Recently a client approached me as they regularly had interruptions on their network which was starting to frustrate them. After a short period of monitoring via PRTG it was clear they were suffering periodic bouts of packet loss on the LAN which seemed to peak during working hours and the slow downs were experienced by users across any of the 13 access layer switches.
Packet Loss % for pings on the LAN
A quick show of the spanning-tree details on the core switches shown the “last change occurred” counters being reset every couple of minutes with the originating port changing each time, immediately indicating what I initially thought was a STP loop.
Huge number of topology changes at a high frequency originating from edge ports
After a bit more research I found articles that indicated that while you can normally get away with not using PortFast or BPDU Guard features it can cause headaches in larger networks such as the one at this client. What seemed to be happening was that a Topology Change Notification (TCN) was being flooded every time a device was added or removed from the network causing excess TCN / TCA traffic in combination with a reduction in aging time, exacerbating issues with their already large broadcast domain.
Another common issue caused by flooding is Spanning-Tree Protocol (STP) Topology Change Notification (TCN). TCN is designed to correct forwarding tables after the forwarding topology has changed. This is necessary to avoid a connectivity outage, as after a topology change some destinations previously accessible via particular ports might become accessible via different ports. TCN operates by shortening the forwarding table aging time, such that if the address is not relearned, it will age out and flooding will occur.

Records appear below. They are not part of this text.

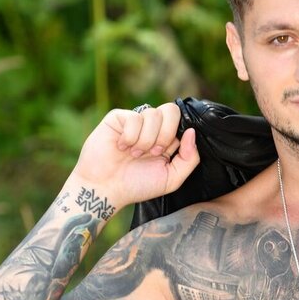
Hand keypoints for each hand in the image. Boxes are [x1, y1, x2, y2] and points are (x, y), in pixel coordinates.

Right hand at [70, 102, 199, 207]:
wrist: (106, 189)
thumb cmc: (137, 186)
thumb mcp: (172, 178)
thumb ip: (189, 158)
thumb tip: (192, 132)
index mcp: (167, 139)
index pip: (183, 122)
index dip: (180, 135)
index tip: (169, 152)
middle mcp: (153, 127)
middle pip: (172, 110)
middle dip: (166, 134)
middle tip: (155, 152)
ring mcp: (136, 121)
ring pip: (153, 114)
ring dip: (146, 140)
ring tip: (135, 154)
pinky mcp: (118, 118)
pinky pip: (134, 117)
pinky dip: (130, 136)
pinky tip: (121, 147)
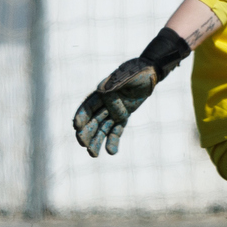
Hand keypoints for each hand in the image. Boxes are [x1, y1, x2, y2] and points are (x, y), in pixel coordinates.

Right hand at [71, 28, 191, 156]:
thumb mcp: (129, 75)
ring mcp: (113, 111)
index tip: (77, 126)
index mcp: (102, 92)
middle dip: (86, 133)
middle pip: (92, 121)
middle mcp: (104, 103)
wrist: (149, 73)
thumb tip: (103, 92)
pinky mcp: (122, 117)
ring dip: (97, 141)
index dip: (82, 116)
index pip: (88, 106)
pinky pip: (117, 130)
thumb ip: (117, 83)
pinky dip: (113, 141)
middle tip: (83, 144)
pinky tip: (111, 152)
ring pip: (102, 128)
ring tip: (94, 155)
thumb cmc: (137, 71)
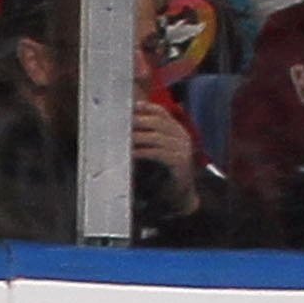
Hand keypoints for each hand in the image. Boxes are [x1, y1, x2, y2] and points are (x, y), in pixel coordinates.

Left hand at [132, 95, 199, 212]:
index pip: (161, 113)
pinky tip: (132, 153)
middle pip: (158, 122)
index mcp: (178, 131)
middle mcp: (182, 137)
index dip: (146, 108)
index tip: (131, 107)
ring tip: (123, 137)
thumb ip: (148, 139)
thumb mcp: (158, 151)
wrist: (182, 195)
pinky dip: (143, 152)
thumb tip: (128, 129)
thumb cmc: (166, 173)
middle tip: (121, 122)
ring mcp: (183, 149)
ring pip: (157, 137)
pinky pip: (158, 153)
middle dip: (138, 121)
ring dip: (137, 136)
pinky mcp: (180, 163)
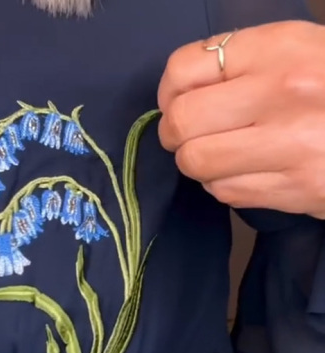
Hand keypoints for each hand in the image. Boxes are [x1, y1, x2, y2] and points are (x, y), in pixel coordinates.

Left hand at [158, 21, 324, 218]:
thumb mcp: (295, 49)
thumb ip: (238, 63)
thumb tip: (177, 91)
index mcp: (279, 48)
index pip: (183, 70)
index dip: (168, 92)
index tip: (175, 102)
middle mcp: (282, 93)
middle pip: (182, 122)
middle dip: (173, 134)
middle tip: (185, 136)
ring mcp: (290, 146)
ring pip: (197, 163)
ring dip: (196, 161)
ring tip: (216, 154)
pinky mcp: (295, 189)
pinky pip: (224, 192)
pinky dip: (220, 183)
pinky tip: (241, 171)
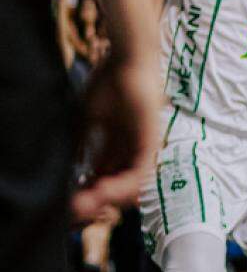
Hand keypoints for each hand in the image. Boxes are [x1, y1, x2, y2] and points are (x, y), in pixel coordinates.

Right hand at [70, 55, 160, 223]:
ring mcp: (146, 146)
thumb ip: (82, 146)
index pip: (107, 178)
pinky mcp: (152, 141)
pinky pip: (141, 172)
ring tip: (86, 204)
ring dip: (107, 198)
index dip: (89, 193)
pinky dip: (122, 185)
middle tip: (76, 210)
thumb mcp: (88, 121)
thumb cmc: (108, 84)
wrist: (126, 61)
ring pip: (131, 186)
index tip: (71, 203)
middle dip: (97, 201)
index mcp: (120, 147)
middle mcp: (135, 150)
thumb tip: (69, 171)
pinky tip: (103, 190)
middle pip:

TCNs are triggered by a port that is transitioning to or from the forwarding state. After the TCN, even if the particular destination MAC address has aged out, flooding should not happen for long in most cases since the address will be relearned. The issue might arise when TCNs are occurring repeatedly with short intervals. The switches will constantly be fast-aging their forwarding tables so flooding will be nearly constant.
Normally, a TCN is rare in a well-configured network. When the port on a switch goes up or down, there is eventually a TCN once the STP state of the port is changing to or from forwarding. When the port is flapping, repetitive TCNs and flooding occurs.
Ports with the STP portfast feature enabled will not cause TCNs when going to or from the forwarding state. Configuration of portfast on all end-device ports (such as printers, PCs, servers, and so on) should limit TCNs to a low amount.
As the client was using trunked ports to the edge devices with no STP protections in place (BPDU Guard or PortFast) I had to remediate this in the short term with the “spanning-tree portfast trunk” command.
Original port configuration with the addition of “spanning-tree portfast trunk”
After issuing this across their switches I’d managed to completely remove the rogue TCNs and eliminate packet loss on the client’s LAN. I also took the opportunity to update all their switches to Rapid PVST to make any future STP convergence much quicker.
Going forward the client will be configured to better use VLANs to reduce the broadcast domain (the client has two subnets existing on VLAN1) together with manual pruning of the VLANs where possible, as well as a cleanse of the switch configurations to use a consistent approach with regular access switch ports with PortFast and BPDUGuard.